While the U.S. Supreme Court ruled to keep the health-care law intact, some say that it dealt a cutting blow to young Americans by way of a brand new tax.
Thanks to the 2010 Affordable Care Act, young Americans up to age 26 can stay on their parents' health insurance policies. And while it's true that those who can't take advantage of a parent's policy and those who are 27 and older and aren't already covered will have to purchase health insurance, that was true before the Supreme Court made its ruling today. So what changed?
Simply, the mandate is now being considered a tax. The majority of Supreme Court justices today agreed that the mandate was constitutional, which sidelined the other questions attached to the case. But in order to arrive at this decision, the way they considered the mandate -- that is, the key provision that requires uninsured adults to purchase health insurance or pay a penalty -- would change. Instead of treating it as a command for Americans to purchase insurance, it became a tax if they don't.
As Chief Justice Roberts put it, "the mandate can be regarded as establishing a condition -- not owning health insurance -- that triggers a tax -- the required payment to IRS.
In other words, the court ruled that the mandate was constitutional -- but only because the penalty levied on those who refuse to buy insurance would be considered a kind of tax. That would squarely fall under Congress' taxing authority rather than its power to regulate commerce between the states.
To be sure, the penalties and the actual structure of the law have not been altered. For those who refuse to purchase insurance, there's a fine ranging from $695 for low-income Americans to $12,500 for wealthy families.
But a tax is a tax, and some critics are now saying that young people will be the ones left holding the bill -- not exactly a comforting thought for all the young entrepreneurs out there. "On some level, it is a bit of a bait and switch," says Dan Danner, the president and CEO of the National Federation of Independent Business.
"We're going to have an enormous new tax that will in particular hit young people. The perception would have been different if more young people realized that this is a big new tax on you," says Danner. "The law will become less popular, not more. I think there are going to be a lot of young people who are surprised by this."

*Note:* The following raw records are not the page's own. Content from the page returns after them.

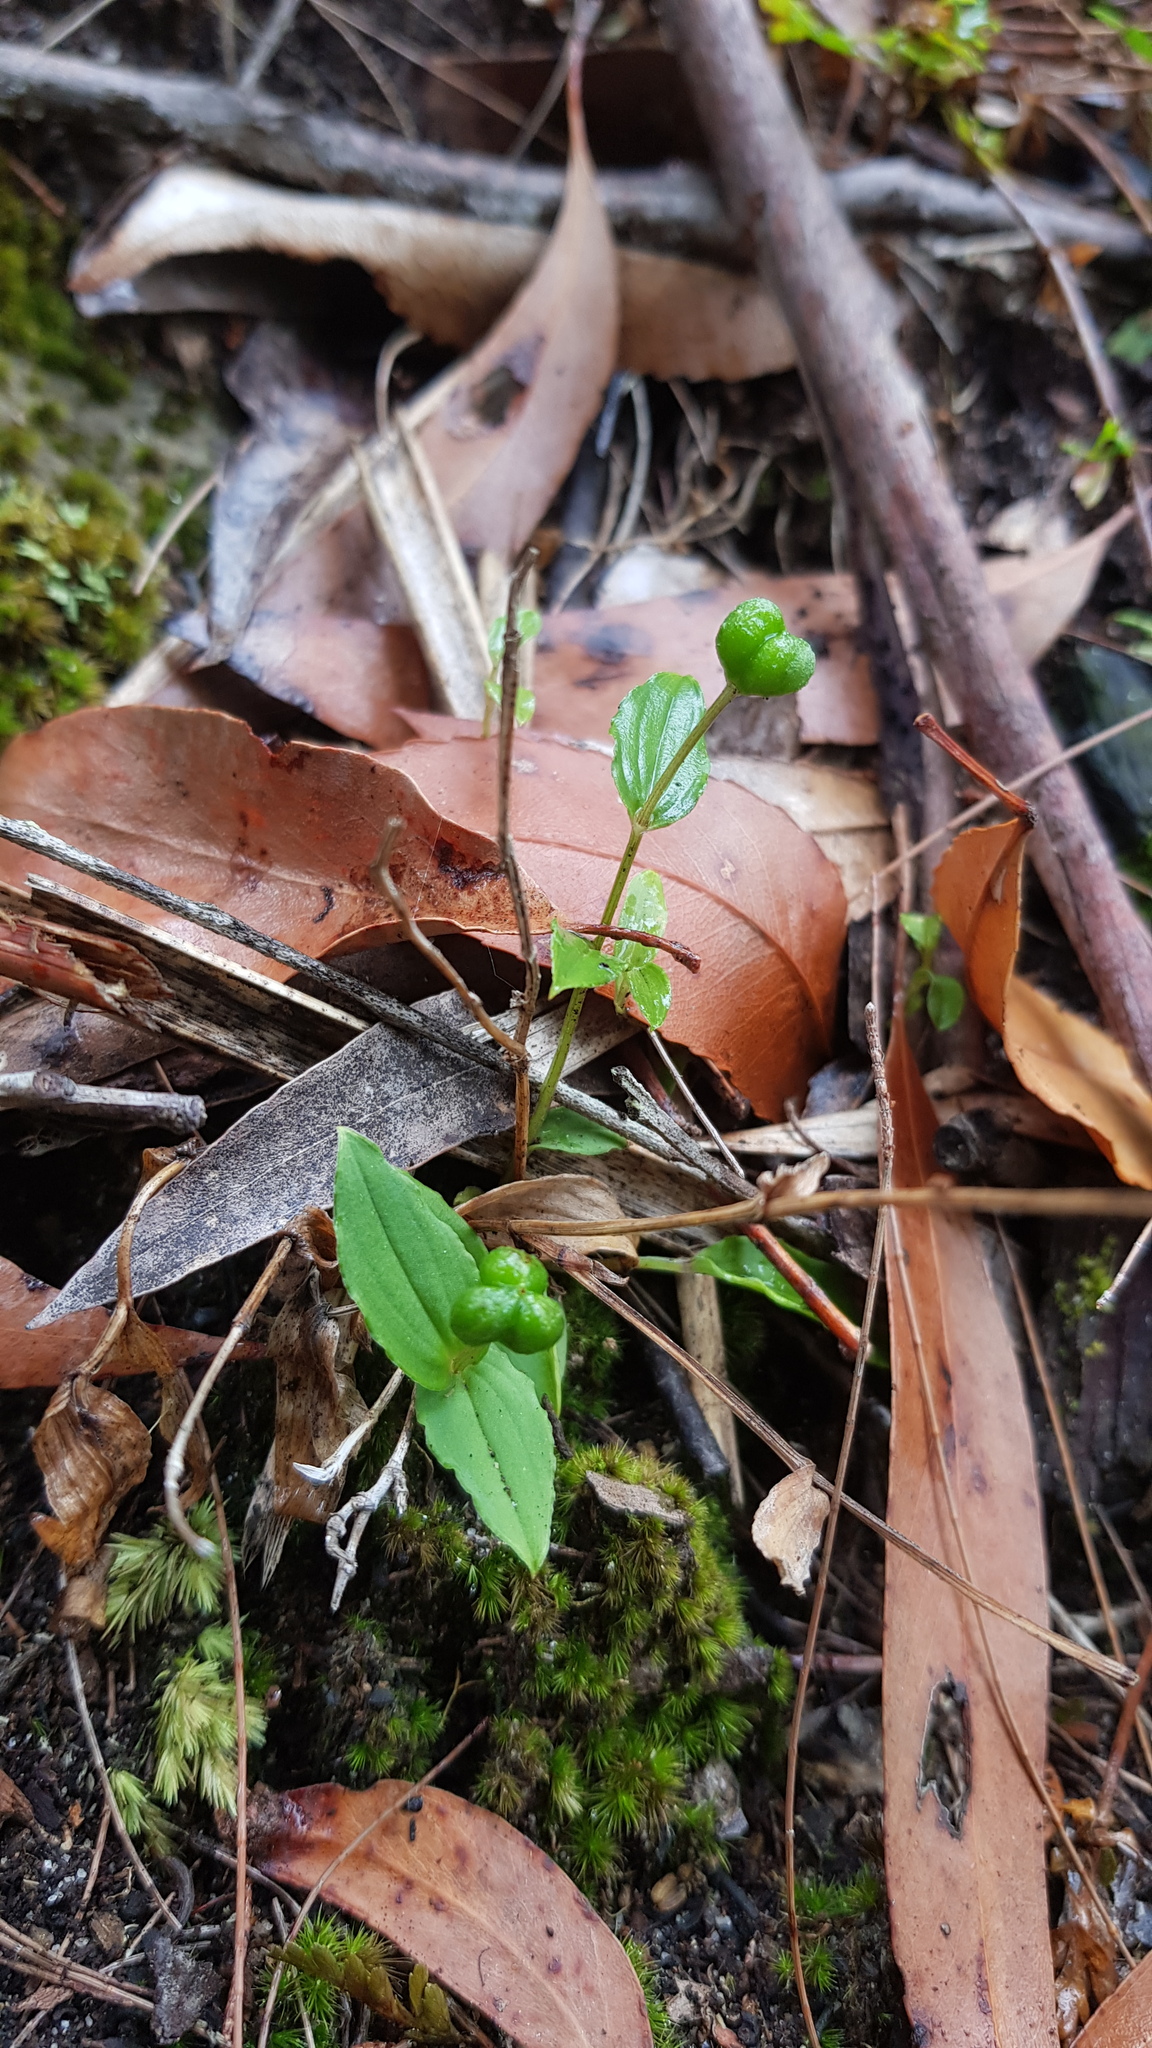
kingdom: Plantae
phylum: Tracheophyta
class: Liliopsida
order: Liliales
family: Colchicaceae
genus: Schelhammera
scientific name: Schelhammera undulata
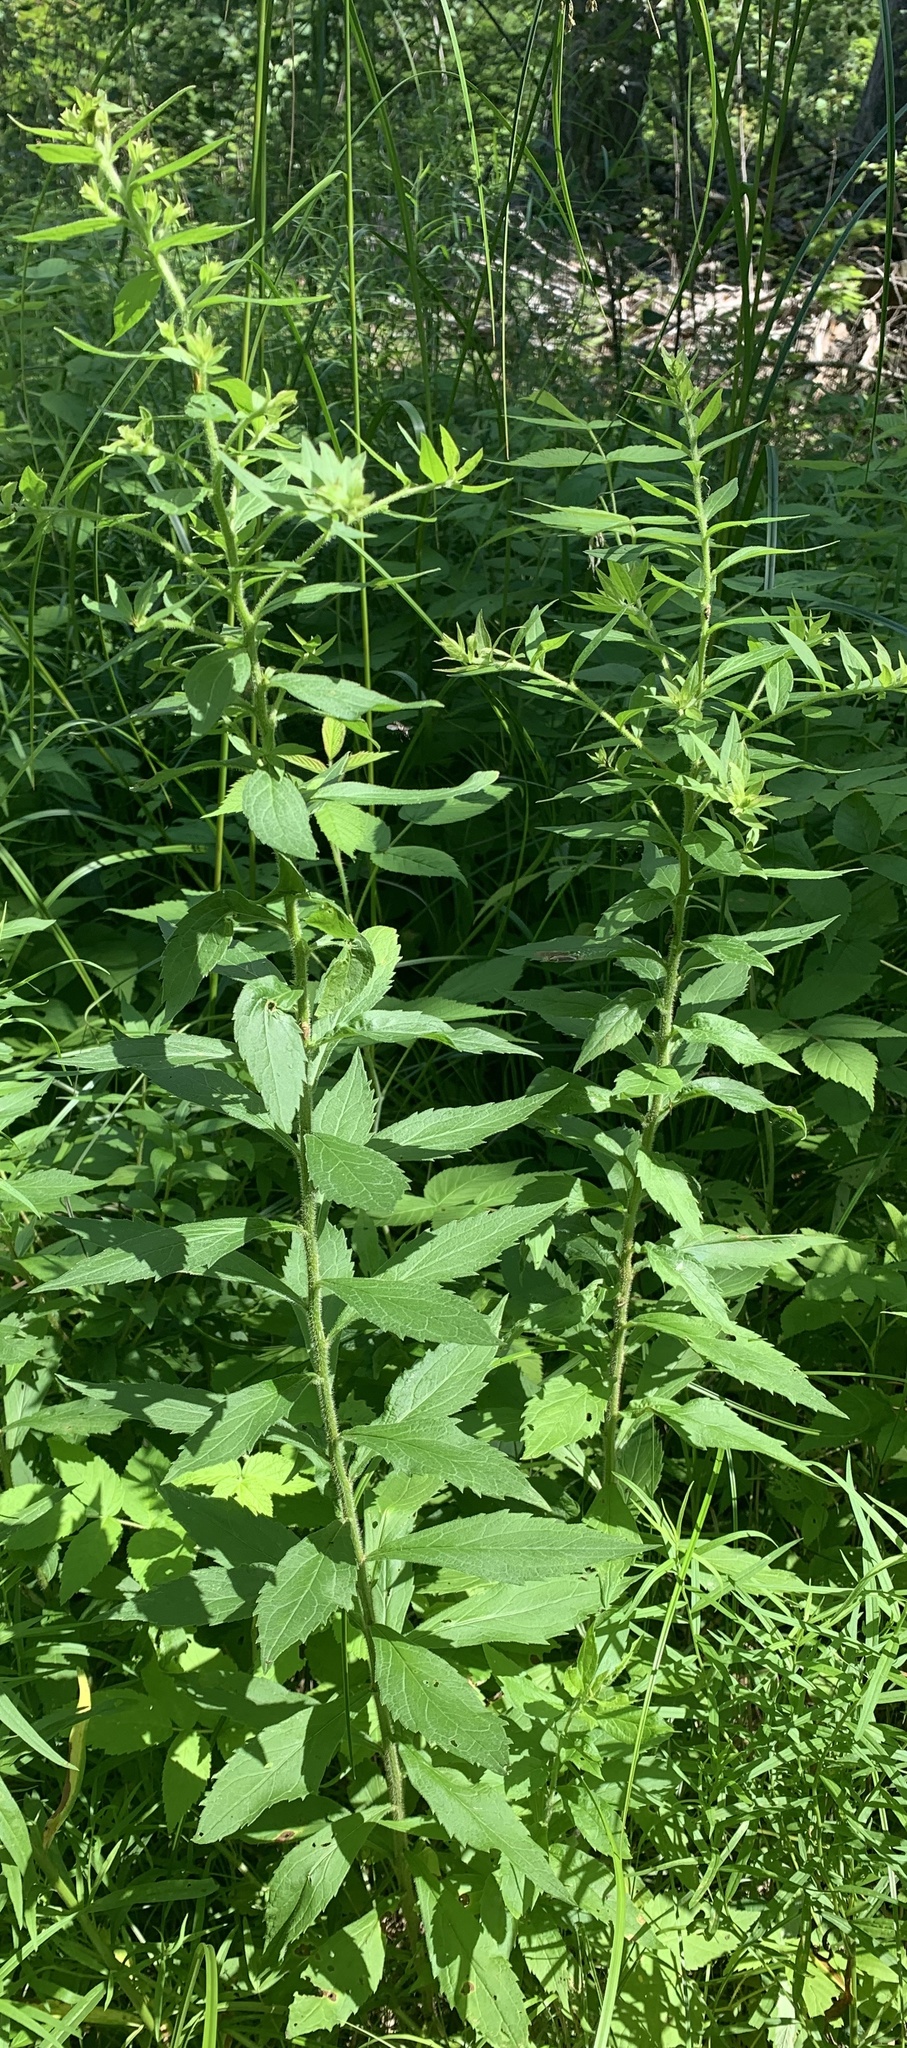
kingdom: Plantae
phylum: Tracheophyta
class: Magnoliopsida
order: Asterales
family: Asteraceae
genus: Solidago
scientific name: Solidago rugosa
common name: Rough-stemmed goldenrod
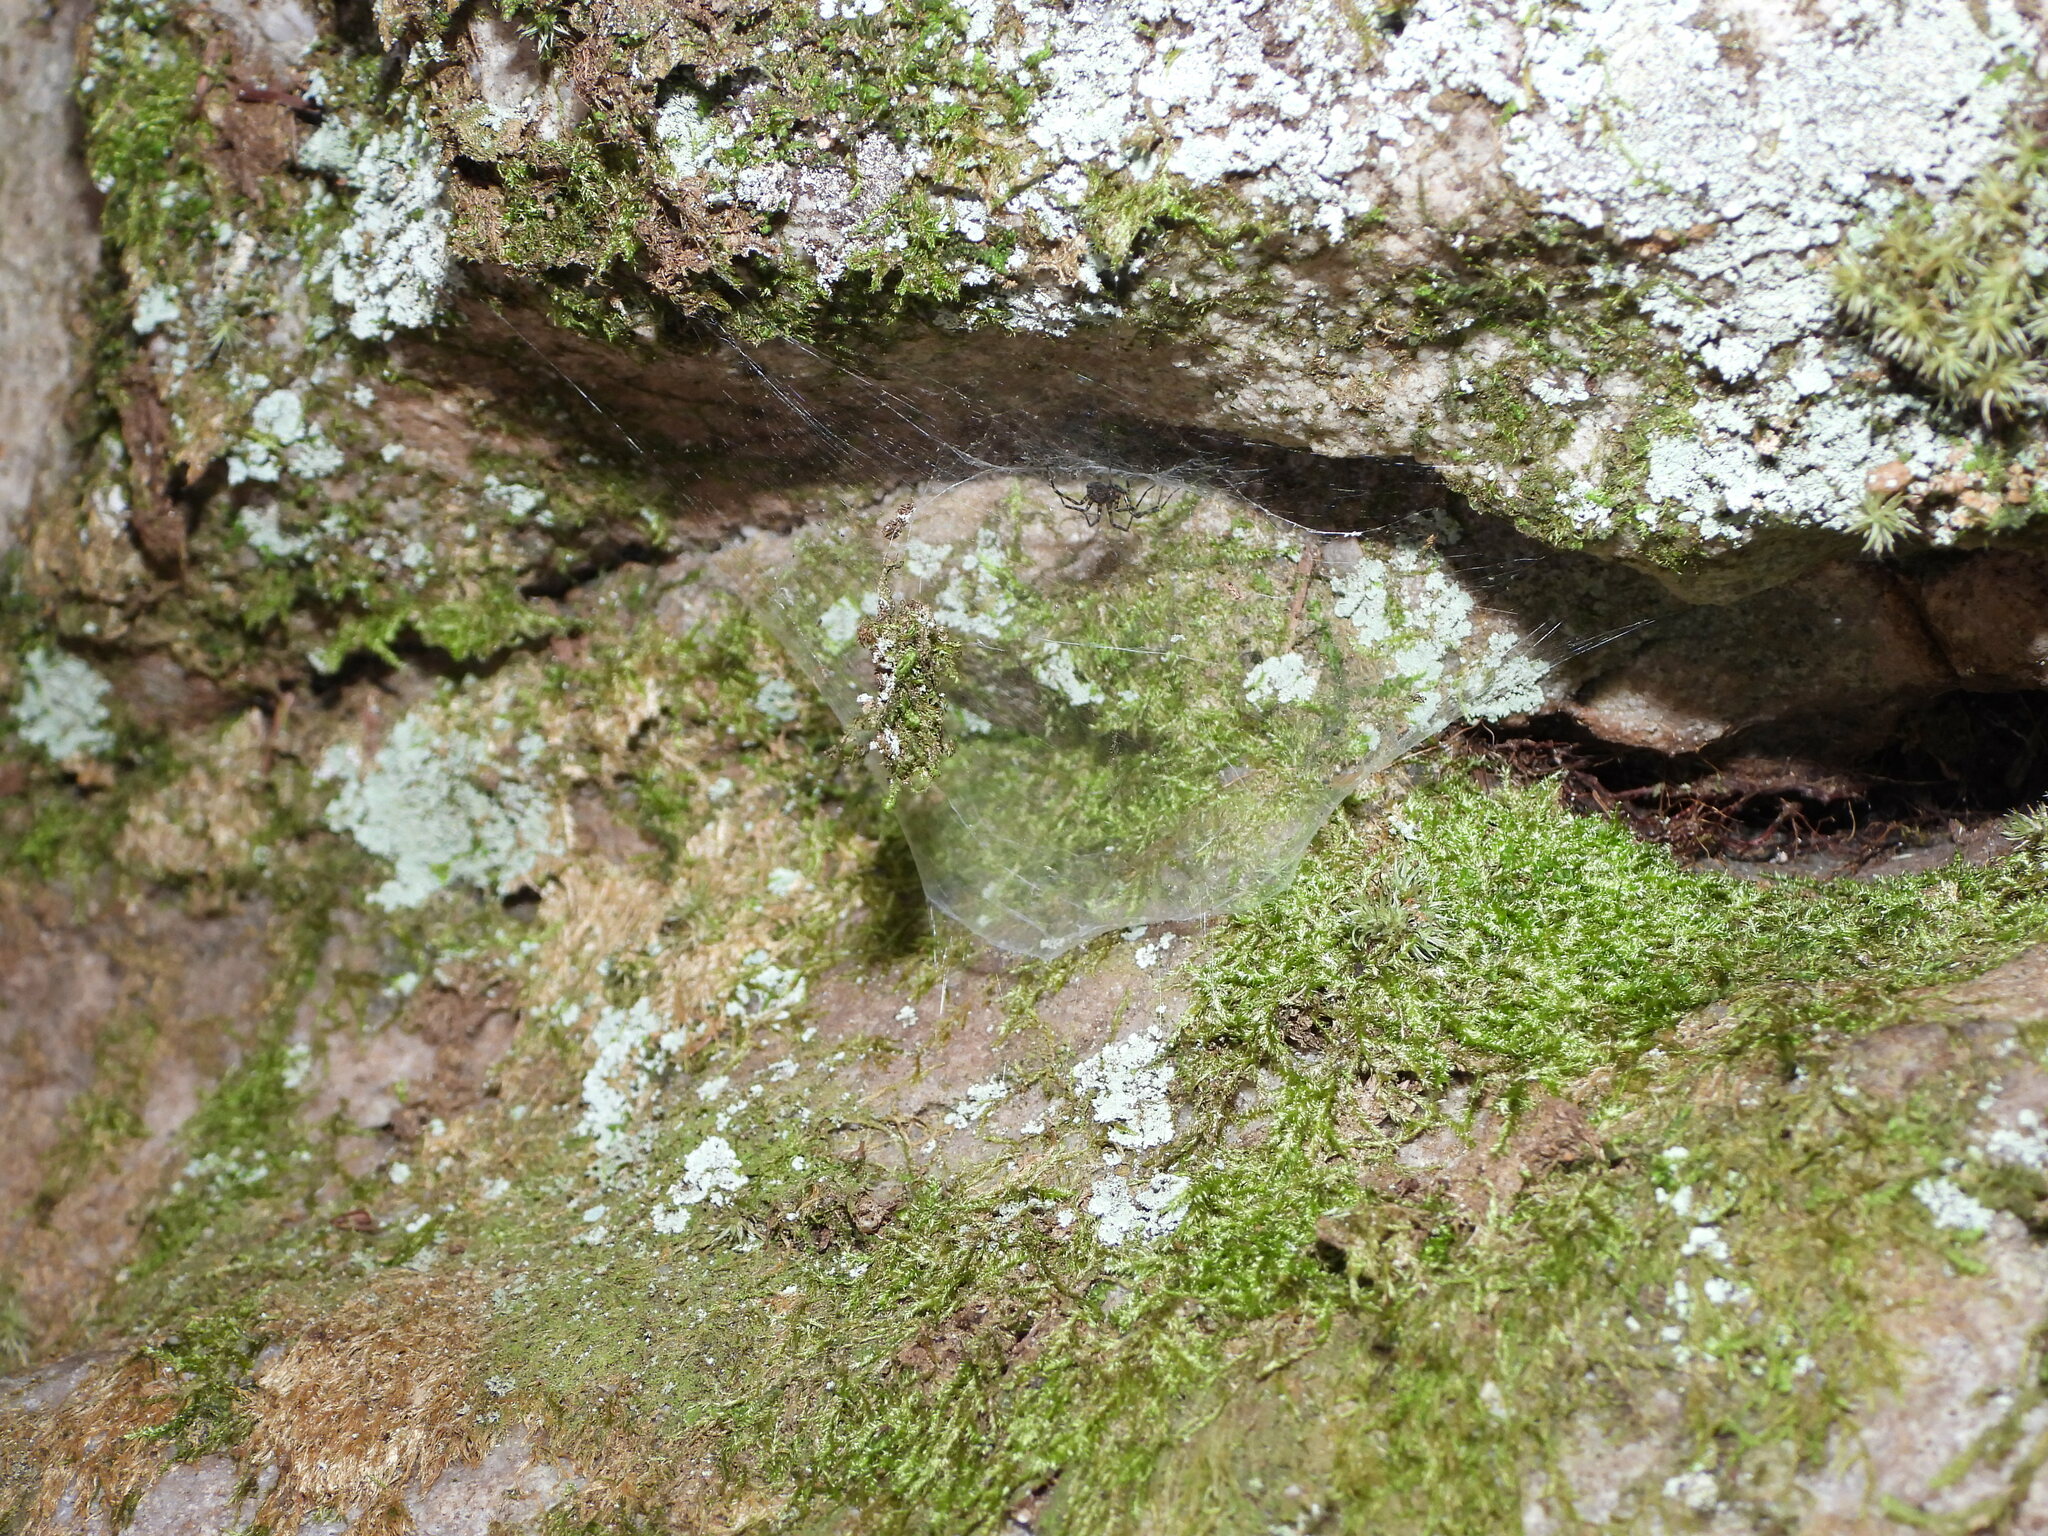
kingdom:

Paul T. Conway, president of Generation Opportunity, an Arlington, Va.,-based Gen Y advocacy group, had this to say about the Supreme Court's decision: "President Obama's health care law stands as one of the largest tax increases in American history, it will be paid for by young Americans, whose dreams and plans for the future have already been derailed by failed policies that have denied their access to full-time, meaningful jobs in their chosen career paths." Conway who formerly served as the chief of staff for the US Department of Labor adds that "Elections have consequences, and young adults will be organizing themselves far more actively than some might assume -- they will not settle for leadership that ignores their concerns, limits their freedoms, and continues to bankrupt their futures."
Of course, the difference between the health-care law's mandate and a tax -- regardless of which term the Supreme Court leans on -- is it's not criminal to forego the purchase of health insurance. Paul Starr, a professor of sociology and public affairs at Princeton University, notes that the government may have difficulty enforcing fines. It can't impose liens on the property of those who don't comply, nor can it levy criminal sanctions. The government can't even garnish their wages, he says. It can, however, withhold people's tax refunds. In the end, though, Starr believes that the mandate will be mostly ignored.